Stored items from a collection
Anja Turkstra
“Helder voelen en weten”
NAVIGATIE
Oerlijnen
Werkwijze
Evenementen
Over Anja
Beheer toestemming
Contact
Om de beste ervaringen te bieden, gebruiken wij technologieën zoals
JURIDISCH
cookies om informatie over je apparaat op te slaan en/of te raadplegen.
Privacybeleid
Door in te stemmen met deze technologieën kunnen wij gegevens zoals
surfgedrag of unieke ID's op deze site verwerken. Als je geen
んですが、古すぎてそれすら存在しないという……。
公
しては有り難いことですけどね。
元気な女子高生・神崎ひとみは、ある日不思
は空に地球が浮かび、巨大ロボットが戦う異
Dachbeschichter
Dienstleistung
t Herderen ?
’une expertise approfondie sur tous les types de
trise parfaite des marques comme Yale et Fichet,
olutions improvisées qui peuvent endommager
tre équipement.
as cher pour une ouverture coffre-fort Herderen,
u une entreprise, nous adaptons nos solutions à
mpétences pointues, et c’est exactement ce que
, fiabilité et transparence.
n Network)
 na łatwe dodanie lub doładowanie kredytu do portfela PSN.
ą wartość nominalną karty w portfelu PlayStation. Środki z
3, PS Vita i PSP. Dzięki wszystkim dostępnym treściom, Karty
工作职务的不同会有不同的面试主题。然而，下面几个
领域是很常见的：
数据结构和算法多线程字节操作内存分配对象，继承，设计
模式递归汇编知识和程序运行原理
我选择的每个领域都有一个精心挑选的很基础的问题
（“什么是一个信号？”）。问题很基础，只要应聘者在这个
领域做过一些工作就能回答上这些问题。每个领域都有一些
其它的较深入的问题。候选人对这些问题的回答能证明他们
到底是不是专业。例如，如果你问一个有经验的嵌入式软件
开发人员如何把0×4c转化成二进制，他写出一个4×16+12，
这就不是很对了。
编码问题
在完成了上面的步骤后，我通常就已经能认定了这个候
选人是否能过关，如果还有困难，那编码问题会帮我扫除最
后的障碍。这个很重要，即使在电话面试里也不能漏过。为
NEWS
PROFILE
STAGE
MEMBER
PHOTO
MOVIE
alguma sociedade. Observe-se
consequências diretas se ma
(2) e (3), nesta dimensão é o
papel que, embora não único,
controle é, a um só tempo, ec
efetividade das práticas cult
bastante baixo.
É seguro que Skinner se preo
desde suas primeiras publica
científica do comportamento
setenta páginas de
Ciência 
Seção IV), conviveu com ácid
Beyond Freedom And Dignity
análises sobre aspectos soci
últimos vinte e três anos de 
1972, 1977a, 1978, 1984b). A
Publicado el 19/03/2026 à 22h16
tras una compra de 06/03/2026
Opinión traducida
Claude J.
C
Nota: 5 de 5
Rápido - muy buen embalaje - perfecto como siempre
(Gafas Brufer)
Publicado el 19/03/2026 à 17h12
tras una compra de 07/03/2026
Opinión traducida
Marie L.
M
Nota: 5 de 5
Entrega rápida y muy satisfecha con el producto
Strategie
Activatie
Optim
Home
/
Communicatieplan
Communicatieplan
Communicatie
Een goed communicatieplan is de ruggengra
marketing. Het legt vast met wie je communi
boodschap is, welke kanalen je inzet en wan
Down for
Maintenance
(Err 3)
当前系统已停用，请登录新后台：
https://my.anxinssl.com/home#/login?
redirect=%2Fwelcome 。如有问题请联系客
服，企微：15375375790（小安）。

— Assignment —
Filtering the entries above by the word "compra", copy each line that matches.

— Solution to this problem —
tras una compra de 06/03/2026
tras una compra de 07/03/2026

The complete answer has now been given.